_WORK TASK:_
Retype the lines from the one containing "Rounding: 1 decimal" through the one containing "345.2], [0, 0, 1]] dist [-0.004402, -0.000019]", inclusive, with nothing changed.

_GIVEN RECORDS:_
--- START ---

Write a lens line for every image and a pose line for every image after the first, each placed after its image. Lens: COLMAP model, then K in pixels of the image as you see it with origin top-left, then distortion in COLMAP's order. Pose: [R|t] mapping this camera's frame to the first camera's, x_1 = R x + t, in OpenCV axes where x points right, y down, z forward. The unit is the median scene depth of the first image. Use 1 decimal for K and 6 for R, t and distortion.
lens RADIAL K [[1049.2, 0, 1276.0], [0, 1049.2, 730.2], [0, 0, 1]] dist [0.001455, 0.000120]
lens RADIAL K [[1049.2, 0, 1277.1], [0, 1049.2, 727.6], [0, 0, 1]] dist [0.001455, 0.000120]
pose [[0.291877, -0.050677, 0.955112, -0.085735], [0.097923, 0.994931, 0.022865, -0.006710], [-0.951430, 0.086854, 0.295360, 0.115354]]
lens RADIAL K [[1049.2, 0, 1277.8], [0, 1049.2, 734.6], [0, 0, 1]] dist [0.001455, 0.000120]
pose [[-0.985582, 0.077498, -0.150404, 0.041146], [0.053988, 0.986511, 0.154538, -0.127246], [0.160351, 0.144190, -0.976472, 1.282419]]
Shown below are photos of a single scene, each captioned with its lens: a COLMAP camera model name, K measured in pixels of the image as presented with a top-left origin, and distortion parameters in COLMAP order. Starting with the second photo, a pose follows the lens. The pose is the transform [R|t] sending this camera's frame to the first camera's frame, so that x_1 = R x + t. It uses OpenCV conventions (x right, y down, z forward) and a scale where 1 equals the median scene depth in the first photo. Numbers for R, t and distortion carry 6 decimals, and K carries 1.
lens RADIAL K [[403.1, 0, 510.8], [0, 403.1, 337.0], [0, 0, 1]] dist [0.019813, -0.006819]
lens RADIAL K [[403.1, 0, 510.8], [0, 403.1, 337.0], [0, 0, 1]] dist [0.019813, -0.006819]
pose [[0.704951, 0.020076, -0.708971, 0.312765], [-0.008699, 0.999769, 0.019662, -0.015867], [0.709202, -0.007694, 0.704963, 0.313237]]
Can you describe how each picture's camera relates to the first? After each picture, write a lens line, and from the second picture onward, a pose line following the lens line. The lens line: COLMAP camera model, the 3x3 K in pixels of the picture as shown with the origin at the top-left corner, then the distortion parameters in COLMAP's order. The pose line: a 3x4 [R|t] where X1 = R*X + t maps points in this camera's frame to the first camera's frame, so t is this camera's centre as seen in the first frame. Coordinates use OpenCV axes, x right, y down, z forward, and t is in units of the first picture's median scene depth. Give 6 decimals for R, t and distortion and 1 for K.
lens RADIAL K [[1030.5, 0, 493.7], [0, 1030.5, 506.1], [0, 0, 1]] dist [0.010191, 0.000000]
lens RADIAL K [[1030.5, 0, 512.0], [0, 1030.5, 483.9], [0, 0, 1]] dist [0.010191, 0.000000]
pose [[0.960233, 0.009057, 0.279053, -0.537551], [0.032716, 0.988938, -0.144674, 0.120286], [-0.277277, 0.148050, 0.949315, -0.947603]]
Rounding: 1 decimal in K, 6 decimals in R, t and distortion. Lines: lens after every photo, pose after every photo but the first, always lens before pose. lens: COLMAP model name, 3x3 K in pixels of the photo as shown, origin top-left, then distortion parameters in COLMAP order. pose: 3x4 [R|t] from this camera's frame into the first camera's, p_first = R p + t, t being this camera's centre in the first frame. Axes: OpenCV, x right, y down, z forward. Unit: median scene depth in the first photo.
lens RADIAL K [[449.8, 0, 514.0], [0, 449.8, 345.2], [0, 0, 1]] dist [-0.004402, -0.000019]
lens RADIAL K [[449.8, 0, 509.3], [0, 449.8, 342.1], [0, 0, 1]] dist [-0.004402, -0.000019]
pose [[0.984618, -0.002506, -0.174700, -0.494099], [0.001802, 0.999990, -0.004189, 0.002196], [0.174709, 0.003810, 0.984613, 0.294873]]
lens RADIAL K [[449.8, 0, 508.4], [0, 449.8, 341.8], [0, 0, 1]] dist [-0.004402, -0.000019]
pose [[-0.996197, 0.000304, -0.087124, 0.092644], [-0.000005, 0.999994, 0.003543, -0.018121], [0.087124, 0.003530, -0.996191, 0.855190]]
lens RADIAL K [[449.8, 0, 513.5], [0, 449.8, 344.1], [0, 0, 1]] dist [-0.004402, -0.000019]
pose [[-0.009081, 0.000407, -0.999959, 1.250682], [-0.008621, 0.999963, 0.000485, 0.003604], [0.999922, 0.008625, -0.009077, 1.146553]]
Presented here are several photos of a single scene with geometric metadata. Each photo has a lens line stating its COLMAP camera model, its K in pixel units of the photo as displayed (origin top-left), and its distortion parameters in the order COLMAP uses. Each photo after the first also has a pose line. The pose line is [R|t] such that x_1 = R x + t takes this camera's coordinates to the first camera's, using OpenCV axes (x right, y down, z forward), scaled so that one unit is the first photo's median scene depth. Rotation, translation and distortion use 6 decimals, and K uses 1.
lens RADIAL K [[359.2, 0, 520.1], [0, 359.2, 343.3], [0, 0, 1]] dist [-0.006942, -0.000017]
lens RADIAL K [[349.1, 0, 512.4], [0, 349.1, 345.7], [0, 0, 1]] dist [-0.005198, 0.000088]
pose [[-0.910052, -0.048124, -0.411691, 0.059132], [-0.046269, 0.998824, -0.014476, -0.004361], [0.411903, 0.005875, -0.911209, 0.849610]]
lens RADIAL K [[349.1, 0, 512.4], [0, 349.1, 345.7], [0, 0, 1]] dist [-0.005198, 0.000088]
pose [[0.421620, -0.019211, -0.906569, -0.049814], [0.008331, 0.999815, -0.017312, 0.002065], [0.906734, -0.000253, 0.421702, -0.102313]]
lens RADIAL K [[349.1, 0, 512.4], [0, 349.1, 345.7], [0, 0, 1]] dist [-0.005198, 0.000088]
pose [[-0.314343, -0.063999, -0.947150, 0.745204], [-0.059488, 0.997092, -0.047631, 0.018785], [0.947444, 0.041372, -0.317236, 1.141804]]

--- END ---

_PROBLEM SOLUTION:_
Rounding: 1 decimal in K, 6 decimals in R, t and distortion. Lines: lens after every photo, pose after every photo but the first, always lens before pose. lens: COLMAP model name, 3x3 K in pixels of the photo as shown, origin top-left, then distortion parameters in COLMAP order. pose: 3x4 [R|t] from this camera's frame into the first camera's, p_first = R p + t, t being this camera's centre in the first frame. Axes: OpenCV, x right, y down, z forward. Unit: median scene depth in the first photo.
lens RADIAL K [[449.8, 0, 514.0], [0, 449.8, 345.2], [0, 0, 1]] dist [-0.004402, -0.000019]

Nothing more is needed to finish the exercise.